*** DATASET CONTENT Section Begins ***
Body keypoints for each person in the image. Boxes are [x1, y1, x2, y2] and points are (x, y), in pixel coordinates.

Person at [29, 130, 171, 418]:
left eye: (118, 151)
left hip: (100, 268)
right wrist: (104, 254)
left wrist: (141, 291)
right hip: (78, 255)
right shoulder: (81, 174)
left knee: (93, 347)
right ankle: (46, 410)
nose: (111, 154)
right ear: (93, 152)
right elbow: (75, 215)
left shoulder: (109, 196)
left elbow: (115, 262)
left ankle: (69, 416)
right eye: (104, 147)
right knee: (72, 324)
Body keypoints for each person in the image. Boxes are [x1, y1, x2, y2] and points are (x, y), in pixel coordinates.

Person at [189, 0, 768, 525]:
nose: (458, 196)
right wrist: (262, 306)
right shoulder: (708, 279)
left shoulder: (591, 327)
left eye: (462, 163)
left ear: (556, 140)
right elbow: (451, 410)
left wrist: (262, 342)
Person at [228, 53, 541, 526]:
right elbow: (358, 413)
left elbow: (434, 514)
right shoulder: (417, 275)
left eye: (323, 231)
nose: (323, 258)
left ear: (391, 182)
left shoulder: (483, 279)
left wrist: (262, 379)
*** DATASET CONTENT Section Ends ***
— WHAT THIS TASK INVOLVES —
Reproduce the final stretch of the data above: every line from the one holding "nose: (111, 154)" through the end, inclusive, exactly as written and nothing else.

— TASK RESULT —
nose: (111, 154)
right ear: (93, 152)
right elbow: (75, 215)
left shoulder: (109, 196)
left elbow: (115, 262)
left ankle: (69, 416)
right eye: (104, 147)
right knee: (72, 324)
Body keypoints for each person in the image. Boxes are [x1, y1, x2, y2] and points are (x, y), in pixel coordinates.

Person at [189, 0, 768, 525]:
nose: (458, 196)
right wrist: (262, 306)
right shoulder: (708, 279)
left shoulder: (591, 327)
left eye: (462, 163)
left ear: (556, 140)
right elbow: (451, 410)
left wrist: (262, 342)
Person at [228, 53, 541, 526]:
right elbow: (358, 413)
left elbow: (434, 514)
right shoulder: (417, 275)
left eye: (323, 231)
nose: (323, 258)
left ear: (391, 182)
left shoulder: (483, 279)
left wrist: (262, 379)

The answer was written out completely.